On Wednesday, EPA promulgated the final Utility MACT rule. I doubt that anyone reading this blog isn’t already aware of the big news.
As seems frequently to be the case with EPA rules, this one, weighing in at 2.4MB and 1,117 pages, cannot easily be summarized here. In fact, the rule is so complicated – and controversial – that EPA had to generate four separate fact sheets to summarize the rule and its impacts: (1) Costs and Benefits (or, as EPA carefully puts it, “Benefits and Costs”); (2) Summary of the Rule; (3) Clean Air and Reliable Electricity (I wonder why EPA thought this one necessary?); and (4) Adjustments from Proposal to Final.
We live in a complex world, so there is not much use in complaining about how overwhelming this rule is, and about the problems inherent in a system in which rules with costs of approximately $10B annually and benefits ranging from $37B to $90B annually are this complicated and are probably truly understood by a very small number of people. As I tell my Libertarian friends, even Jefferson wouldn’t be a Jeffersonian today. Nonetheless, it is troubling.
The issues worth noting in a blog post are probably the changes from the proposal. Significant changes include:
- Use of filterable PM for the particulate emissions limit, rather than total PM (which would include condensables).
- Use of work practice standards, rather than emission limits, during start-up and shut-down. This is an important change, which will make life much easier for regulated units.
- Greater flexibility in facility-wide averaging.
Reliability has obviously been the big issue for EPA. Units will generally have three years to comply. Permitting authorities may grant a 4th year, if necessary, and EPA has said that they expect the extra year to be “broadly available.” EPA has also provided a mechanism for “units that are shown to be critical for reliability to obtain” a 5th year to comply – though EPA has said that it does not expect many units to require or qualify for the 5th year.

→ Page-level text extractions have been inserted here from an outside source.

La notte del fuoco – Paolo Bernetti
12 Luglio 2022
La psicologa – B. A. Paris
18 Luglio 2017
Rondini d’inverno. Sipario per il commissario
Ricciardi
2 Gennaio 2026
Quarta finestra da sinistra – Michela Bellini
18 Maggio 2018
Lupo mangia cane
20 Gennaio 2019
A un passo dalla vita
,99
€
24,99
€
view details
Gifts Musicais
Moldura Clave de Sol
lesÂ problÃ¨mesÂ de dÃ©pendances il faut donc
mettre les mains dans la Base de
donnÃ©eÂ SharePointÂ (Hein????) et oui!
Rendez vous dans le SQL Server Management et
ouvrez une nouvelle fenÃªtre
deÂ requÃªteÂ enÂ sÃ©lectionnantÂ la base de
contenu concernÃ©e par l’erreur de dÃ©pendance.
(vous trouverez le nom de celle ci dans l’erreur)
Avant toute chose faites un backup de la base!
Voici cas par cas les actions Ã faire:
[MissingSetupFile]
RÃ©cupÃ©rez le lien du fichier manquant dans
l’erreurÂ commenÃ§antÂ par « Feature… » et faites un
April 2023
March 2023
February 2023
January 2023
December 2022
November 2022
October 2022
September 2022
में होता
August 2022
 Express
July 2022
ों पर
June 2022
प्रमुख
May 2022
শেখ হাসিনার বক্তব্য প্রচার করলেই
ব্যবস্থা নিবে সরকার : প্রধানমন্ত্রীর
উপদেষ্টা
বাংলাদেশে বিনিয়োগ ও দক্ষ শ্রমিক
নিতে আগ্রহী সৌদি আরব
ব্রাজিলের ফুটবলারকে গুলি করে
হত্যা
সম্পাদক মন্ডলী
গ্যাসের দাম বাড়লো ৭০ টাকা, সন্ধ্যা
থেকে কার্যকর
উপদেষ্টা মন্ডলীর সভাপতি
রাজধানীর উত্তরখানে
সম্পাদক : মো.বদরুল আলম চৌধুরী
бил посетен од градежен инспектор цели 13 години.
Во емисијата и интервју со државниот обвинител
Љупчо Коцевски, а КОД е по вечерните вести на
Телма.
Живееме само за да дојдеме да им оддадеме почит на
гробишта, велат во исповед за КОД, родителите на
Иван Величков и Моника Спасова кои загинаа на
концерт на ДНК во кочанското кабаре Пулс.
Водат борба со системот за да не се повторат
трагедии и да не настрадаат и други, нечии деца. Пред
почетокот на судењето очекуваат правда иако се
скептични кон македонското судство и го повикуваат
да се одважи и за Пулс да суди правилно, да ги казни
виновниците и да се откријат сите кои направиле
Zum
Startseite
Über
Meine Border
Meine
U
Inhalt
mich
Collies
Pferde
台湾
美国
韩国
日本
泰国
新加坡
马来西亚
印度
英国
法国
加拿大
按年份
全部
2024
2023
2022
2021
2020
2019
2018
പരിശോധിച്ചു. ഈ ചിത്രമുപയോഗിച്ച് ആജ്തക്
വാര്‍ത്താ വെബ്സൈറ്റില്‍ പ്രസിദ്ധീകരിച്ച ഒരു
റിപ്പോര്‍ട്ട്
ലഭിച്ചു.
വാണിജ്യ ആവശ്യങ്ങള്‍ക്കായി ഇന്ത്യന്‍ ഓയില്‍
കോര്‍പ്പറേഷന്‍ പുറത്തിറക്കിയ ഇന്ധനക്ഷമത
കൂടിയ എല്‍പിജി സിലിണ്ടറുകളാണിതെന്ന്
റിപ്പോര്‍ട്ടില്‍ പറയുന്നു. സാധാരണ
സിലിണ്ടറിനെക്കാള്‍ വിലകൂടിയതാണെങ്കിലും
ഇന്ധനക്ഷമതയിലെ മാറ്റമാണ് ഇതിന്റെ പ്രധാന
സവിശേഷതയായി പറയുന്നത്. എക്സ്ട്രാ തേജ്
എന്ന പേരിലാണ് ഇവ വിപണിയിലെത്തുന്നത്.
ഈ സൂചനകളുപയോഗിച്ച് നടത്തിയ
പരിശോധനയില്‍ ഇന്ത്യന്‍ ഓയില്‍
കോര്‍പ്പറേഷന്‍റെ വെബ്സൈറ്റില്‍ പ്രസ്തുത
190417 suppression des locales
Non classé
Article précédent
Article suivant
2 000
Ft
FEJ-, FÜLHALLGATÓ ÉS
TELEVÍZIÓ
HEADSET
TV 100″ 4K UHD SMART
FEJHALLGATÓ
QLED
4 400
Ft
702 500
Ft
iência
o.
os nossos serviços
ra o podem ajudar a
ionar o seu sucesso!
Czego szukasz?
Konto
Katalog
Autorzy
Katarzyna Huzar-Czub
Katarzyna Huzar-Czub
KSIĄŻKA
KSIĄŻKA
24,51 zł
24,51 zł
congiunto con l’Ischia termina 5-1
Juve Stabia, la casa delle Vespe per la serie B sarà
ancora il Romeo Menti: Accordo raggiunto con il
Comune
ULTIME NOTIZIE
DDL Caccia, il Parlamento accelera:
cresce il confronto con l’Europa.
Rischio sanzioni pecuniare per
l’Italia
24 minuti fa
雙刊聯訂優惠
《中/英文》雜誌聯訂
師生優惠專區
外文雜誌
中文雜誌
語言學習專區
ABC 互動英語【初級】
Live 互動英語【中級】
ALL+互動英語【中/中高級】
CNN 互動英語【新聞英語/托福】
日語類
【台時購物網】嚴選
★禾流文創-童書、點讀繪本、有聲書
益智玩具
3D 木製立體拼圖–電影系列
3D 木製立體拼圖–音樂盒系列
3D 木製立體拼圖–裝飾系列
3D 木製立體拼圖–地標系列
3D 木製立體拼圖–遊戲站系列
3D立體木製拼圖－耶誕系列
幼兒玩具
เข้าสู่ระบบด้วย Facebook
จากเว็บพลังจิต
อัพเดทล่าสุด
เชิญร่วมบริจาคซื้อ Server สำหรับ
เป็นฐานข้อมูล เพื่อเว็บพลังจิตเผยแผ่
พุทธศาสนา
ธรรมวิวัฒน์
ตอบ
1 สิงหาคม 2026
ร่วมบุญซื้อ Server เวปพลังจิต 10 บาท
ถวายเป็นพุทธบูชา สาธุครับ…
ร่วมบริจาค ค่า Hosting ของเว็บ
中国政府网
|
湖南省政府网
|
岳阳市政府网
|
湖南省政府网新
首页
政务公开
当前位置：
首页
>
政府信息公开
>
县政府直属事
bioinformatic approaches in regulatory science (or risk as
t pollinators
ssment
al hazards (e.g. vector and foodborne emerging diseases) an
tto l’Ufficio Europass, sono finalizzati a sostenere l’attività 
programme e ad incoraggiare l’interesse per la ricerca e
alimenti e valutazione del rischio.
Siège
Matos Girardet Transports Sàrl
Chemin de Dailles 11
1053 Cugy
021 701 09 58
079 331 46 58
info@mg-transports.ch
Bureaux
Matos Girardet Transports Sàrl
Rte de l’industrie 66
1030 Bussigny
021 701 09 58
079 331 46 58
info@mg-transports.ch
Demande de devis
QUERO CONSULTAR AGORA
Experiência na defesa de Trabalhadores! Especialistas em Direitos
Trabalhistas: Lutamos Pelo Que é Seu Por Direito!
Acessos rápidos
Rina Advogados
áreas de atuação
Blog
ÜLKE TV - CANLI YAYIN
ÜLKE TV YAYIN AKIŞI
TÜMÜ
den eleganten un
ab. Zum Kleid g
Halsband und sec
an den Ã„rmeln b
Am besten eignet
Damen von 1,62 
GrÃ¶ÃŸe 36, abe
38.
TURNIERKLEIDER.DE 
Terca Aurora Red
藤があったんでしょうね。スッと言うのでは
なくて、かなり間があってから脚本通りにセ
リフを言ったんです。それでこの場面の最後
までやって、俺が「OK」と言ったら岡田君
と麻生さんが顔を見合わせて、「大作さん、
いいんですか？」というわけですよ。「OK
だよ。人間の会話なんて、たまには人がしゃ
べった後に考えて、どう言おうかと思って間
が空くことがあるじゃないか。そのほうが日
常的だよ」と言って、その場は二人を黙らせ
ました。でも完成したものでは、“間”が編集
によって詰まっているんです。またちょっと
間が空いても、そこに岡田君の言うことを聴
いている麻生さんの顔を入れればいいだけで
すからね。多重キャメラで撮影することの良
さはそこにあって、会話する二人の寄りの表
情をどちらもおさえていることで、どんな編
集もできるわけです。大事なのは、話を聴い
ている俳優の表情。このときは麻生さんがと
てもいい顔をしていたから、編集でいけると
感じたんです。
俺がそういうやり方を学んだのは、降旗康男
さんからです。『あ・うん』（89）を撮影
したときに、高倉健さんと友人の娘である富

My predictions on the rule’s fate and impact?
- I’ll be stunned if the rule does not survive judicial review. Of course, in an 1,117 page rule, there may be some obscure provision that is struck down, but the basic provisions will be upheld.
- The sky will not fall. Significant numbers of jobs will not be lost, and the increase in electricity prices will be smaller than predicted. Since I whack EPA often enough, I’ll defend it here – to a limited extent. I don’t think that there has been a single big rule ever promulgated by EPA where the implementation costs haven’t been less than expected. That’s been true for one simple reason. When industry has clear rules to follow (even if they are not the cost-effective rules I would prefer), industrial innovation works to bring down compliance costs in ways that were not imagined, either by EPA or industry, when the rule was promulgated.
- Of course, if there is a Republican President and a Republican Congress, all bets are off. Of course, when Mitt Romney was Governor of Massachusetts, he supported regulations by MassDEP that were essentially a state version of the Utility MACT rule, notwithstanding his criticism today of EPA for wanting to promulgate job-killing regulations. Of course, Mitt Romney has been known to change his mind. Of course,… oh, never mind.